Breve soggiorno in Benevento di Barometro Battistino

Scritto da  Giacomo de Antonellis

Disceso da un treno proveniente da Milano via Roma, el scior Barometro Battistino si guardò attorno nella speranza di assistenza. Niente. La banchina numero 3 era ormai deserta. Allontanatisi i pochi e frettolosi viaggiatori si era dileguato anche il ferroviere di servizio. Il bagaglio non era pesante; ma notando un ascensore il viaggiatore pensò di utilizzarlo premendo più volte il pulsante ahimè senza riscontro. Di animo sereno e di fisico prestante – lumbard integrale – stimò possibile scendere e salire con le scale. Uscì all’esterno quando ormai imbruniva e soprattutto pioveva: forte del proprio cognome, l’imprevisto non lo turbava. Vide una rigogliosa fontana e si consolò, vide un paio di clochard sdraiati sotto la pensilina e si commosse, vide una generosa pubblicità di liquori e si rianimò. Purtroppo non scorse alcun mezzo di locomozione. Cercò allora un approccio con l’ufficio informazioni con esito negativo. Un edicolante gli spiegò che sì, un tempo, autobus e taxi stazionavano sul piazzale ma ciò era cessato perché la nuova urbanistica privilegiava l’estetica effimera rispetto ai servizi necessari: con gentilezza gli indicò poi un strada laterale dove (forse) avrebbe trovato un’auto pubblica e magari (nonostante l’orario) persino un autobus di linea.

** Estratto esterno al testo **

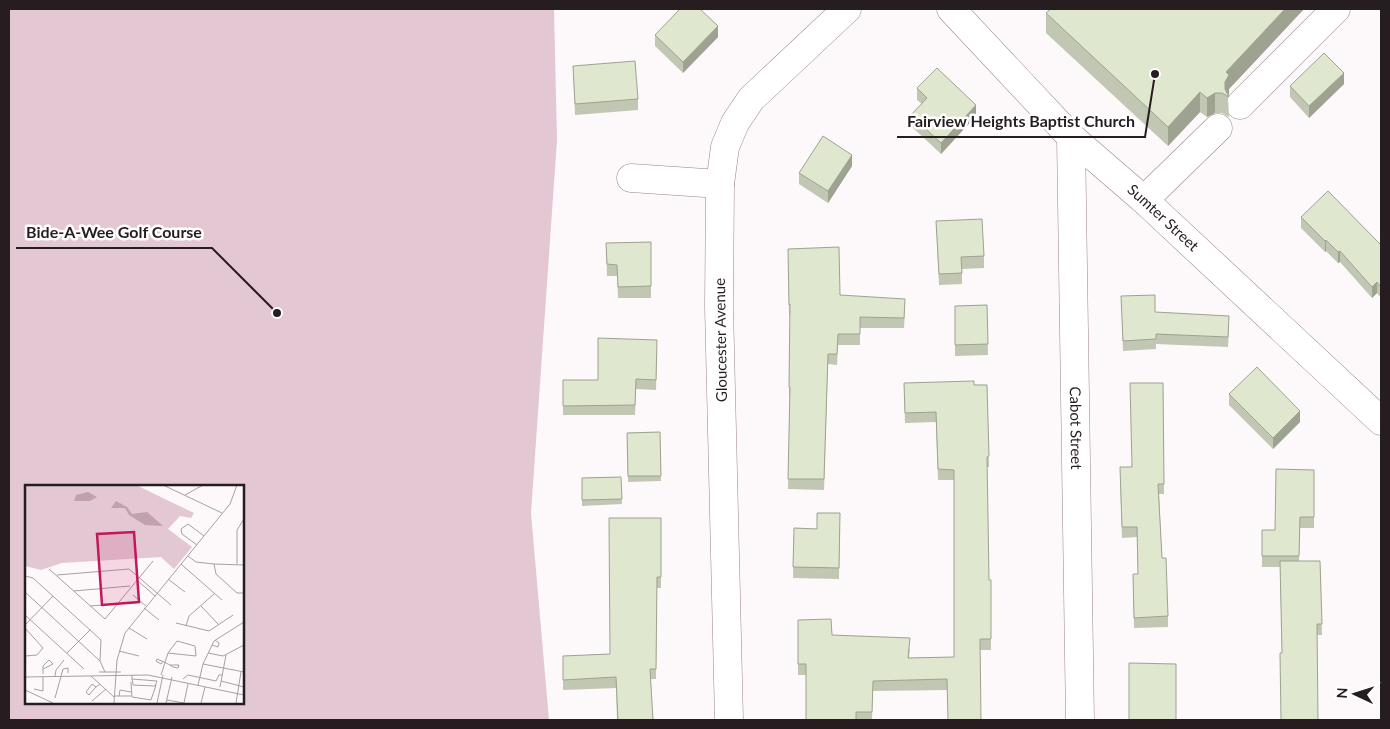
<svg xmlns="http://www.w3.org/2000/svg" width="1390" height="729" font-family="Lato,sans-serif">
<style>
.green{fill:#e3c8d4;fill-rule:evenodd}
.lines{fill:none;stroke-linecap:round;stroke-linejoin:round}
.minor-casing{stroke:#9a838d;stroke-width:29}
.minor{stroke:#fff;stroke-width:28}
.wall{fill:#c1c7b2}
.shaded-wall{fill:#9da291}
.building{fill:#e0e7cf;stroke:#9da291}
.labels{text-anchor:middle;stroke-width:5;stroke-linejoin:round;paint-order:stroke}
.street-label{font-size:15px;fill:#261d21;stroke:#fff}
.inset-road{fill:none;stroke:#a7a0a3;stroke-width:1}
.view{fill:#c2185b;fill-opacity:0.15;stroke:#c2185b;stroke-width:2.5}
.inset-edge{fill:none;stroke:#261d21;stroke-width:2.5}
.leader{fill:none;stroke:#261d21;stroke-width:2}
.callout-dot{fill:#261d21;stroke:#fff;stroke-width:2}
.callout-label{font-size:16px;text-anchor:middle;font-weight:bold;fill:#261d21;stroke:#fff;stroke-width:5;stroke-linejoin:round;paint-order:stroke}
</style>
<rect width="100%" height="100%" fill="#fdf8fa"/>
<path class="green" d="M9,9H554L557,140L531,513L549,720H9ZM26,487H242V703H26Z"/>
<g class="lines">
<defs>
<g id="minor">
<path id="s1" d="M951,9L1071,137L1144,200L1381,421"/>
<path d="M1240,105L1336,9"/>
<path id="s2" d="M1071,137L1080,720"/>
<path d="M631,178L720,184"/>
<path d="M1144,200L1218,128"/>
<path d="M729,720L719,307L720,184L725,147L735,123L751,99L847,9"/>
</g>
</defs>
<use href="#minor" class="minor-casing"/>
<use href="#minor" class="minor"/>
</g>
<path class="wall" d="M1051,9H1304L1229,89L1228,96L1229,117L1222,113H1215L1207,117L1200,112L1168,146L1046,33V13Z
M655,35L718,37L683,73L655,46Z
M573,66L638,99V110L575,115Z
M1344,84L1309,118L1290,97V86Z
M917,88L976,116L941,154L911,126V115L922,104L917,100Z
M852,166L828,203L799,184V173Z
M1301,217L1381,245V298L1377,293L1372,298L1340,262L1338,263L1326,251L1325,252L1301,228Z
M936,221L984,256V268L962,269V284L939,285Z
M651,242V298H618L617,276H607L606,243Z
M788,249L840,295L905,310L904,328H860V345H838L837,365L828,364L824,490L788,489L790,398H789V387L790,315H789Z
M1121,296L1155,312L1229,326L1228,347L1156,344V349L1123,351Z
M987,305L988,355L955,356V306Z
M657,350L656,390L636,389L635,415H563V380H598Z
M904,383L987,385L989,467H987L989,580H991V650H980L947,690L873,691L872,720H806V675H798V620L832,635L910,649L909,658L954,657V480H938L936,422L905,423Z
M1163,383L1164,494H1159L1162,558L1168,616V627L1134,628L1133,574H1138L1137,537L1122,538L1120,477L1131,467Z
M1229,394L1300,422L1273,449L1229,405Z
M660,432L661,481L628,482L627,433Z
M1314,470V528H1300L1299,561H1320L1322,635H1317L1282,653L1280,567H1262V530H1275Z
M621,477L622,504L582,506V478Z
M840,513L839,579L793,578L794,528L817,529Z
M661,518V588H657L656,679H650L653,720H617L616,688L563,690V656L610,654Z"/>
<path class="shaded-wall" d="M1285,9H1304L1229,89V94L1228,96L1225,95V82L1226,72Z
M718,26V37L683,73V62Z
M1344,73V84L1309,118V106Z
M1200,92V112L1168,146V127Z
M1215,93V113L1207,117V98Z
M976,105V116L941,154V143Z
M852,155V166L828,203V191Z
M1326,240V251L1325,252V241Z
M1340,251V262L1338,263V252Z
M1377,282V293L1372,298V287Z
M1300,411V422L1273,449V438Z"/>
<path class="building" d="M680,9H700L718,26L683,62L655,35Z
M1051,9H1285L1226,72L1229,75L1225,82V89L1229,97L1222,93H1215L1207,98L1200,92L1168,127L1046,13Z
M1324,53L1344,73L1309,106L1290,86Z
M635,61L638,99L575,104L573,66Z
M937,68L976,105L941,143L911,115L927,98L917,88Z
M823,136L852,155L828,191L799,173Z
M1328,191L1381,245V287L1377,282L1372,287L1340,251L1338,252L1326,240L1325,241L1301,217Z
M982,219L984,256L961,257L962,273L939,274L936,221Z
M651,242V286L618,287L617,265L607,264L606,243Z
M839,247L840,295L905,299L904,318L860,317V334H838L837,354H828L824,479H788L790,387H789L790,304L789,305L788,249Z
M1155,295V312L1229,316L1228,337L1156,334V339L1123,341L1121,296Z
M987,305L988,344L955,345V306Z
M598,338L657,340L656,380L636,379L635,405L563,406V380H598Z
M1257,367L1300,411L1273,438L1229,394Z
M974,381V385H987L989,456L987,457L989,580H991V639H980L981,720H948L947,679L873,681L872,712H856V720H806V664H798V620L831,619L832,635L910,638L908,658L954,657V470L938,469L936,412L905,413L904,383Z
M1130,383H1163L1164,484H1158L1162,558H1166L1168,616L1134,618L1133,574H1138L1137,527H1122L1120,467H1132Z
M660,432L661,476H628L627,433Z
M1276,469L1314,470V517H1300L1299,556H1262V530H1275Z
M621,477L622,499L582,500V478Z
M817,513H840L839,568L793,567L794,528L817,529Z
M609,518H661V577H657L656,669H650L653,720H618L616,677L563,680V656L610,654Z
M1280,561H1320L1322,624H1317L1318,720H1281L1280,653H1282Z
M1129,663L1176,664V720H1129Z"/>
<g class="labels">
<g class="street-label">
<text dy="5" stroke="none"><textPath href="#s1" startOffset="298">Sumter Street</textPath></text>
<text transform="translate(721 340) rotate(-91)" y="5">Gloucester Avenue</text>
<text dy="5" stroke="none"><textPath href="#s2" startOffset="291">Cabot Street</textPath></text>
</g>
</g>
<g transform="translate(25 485)">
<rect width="219" height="219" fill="#fdf8fa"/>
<path d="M0,0H111L169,28L166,33L155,31L143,44L167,62L149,84L136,72L37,78L16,85L0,81Z" fill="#e3c8d4"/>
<path d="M63,7L72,12L65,16H49L51,10ZM91,16L102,22L107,29L122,27L138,41L120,40L104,30L100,23H86Z" fill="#c1a0af"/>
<path class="inset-road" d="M138,0L197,28M160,10L178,0M172,60L157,49L156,44L163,39L179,51M163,71L171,77L189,79L191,89L212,108H219M156,79L197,115M189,79L219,80M212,79V45L219,34M24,84L80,134L128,76M32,90L104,84L146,120M0,91L8,93L76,155L75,176M143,94L160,107M112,95L130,111M49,106L105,101M0,107L75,176L80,187M108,110L121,121M65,121L91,119M176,121L194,140M119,123L134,135M0,130L59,184M151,138L184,146L208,130M0,140L28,111M161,141L164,131L189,109M0,143L18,163L12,170L0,171M104,143L122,154M152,156L170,161L171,171L143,168ZM187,160L193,162L194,158L190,155M94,166L114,171M42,168L65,145M183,168L198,171L219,160M138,176L136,179L131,176L132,174L139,177L143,179L148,182L153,183L154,180H145M178,179L219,187M18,184L28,179L24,175L18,181V189M74,187H96M107,190V194L108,199V200L130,201L132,196L107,194M136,190L143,168M30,191L31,185L39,175M66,191L89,212M0,192L123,190L219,210M158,194L163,190L191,196L194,190H197M196,196L219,202M106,197L107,212L126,215L131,200M173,200L178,179L189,156L219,137M71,202L64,210L61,207L67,199L71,202L75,199M195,202L201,170M9,204L18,206V192M0,205L28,218M90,211H106M94,211L95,205L106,207M30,213L38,184L43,183V188M142,215L159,218L163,199M67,216L81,204M89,218L92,175L100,148L205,19L212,0M132,218L138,190M141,218L147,192M176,218L180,202M211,218L216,187"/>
<path class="view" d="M109,47L114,117L77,120L72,49Z"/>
<rect width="219" height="219" class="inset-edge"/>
</g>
<path class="leader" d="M1155 74L1145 137H897M277 313L212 248H16"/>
<g class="callout-dot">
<circle cx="1155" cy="74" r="5"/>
<circle cx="277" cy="313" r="5"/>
</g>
<g class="callout-label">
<text x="1021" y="127">Fairview Heights Baptist Church</text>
<text x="114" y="238">Bide-A-Wee Golf Course</text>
</g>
<rect width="1390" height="729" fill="none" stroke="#261d21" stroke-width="20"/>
<g transform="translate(1355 694) rotate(274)" stroke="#ffffff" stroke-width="4" paint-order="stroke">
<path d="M0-4L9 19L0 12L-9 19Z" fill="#261d21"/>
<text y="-8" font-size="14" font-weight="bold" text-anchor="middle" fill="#261d21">N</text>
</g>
</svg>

Battistino non perse l’abituale ottimismo e, superando stanchezza e acqua fendente, decise di trascinare il rolley verso il B&B già prenotato. Chiedendo a destra e manca lo raggiunse e si compiacque dell’iniziativa mentre andava programmando la visita della città. Prima di tuffarsi nel letto per un meritato riposo a fine della domenica estiva, previde per l’indomani una magnifica giornata di sole. Sotto questo profilo risultava imbattibile: non a caso si chiamava Barometro.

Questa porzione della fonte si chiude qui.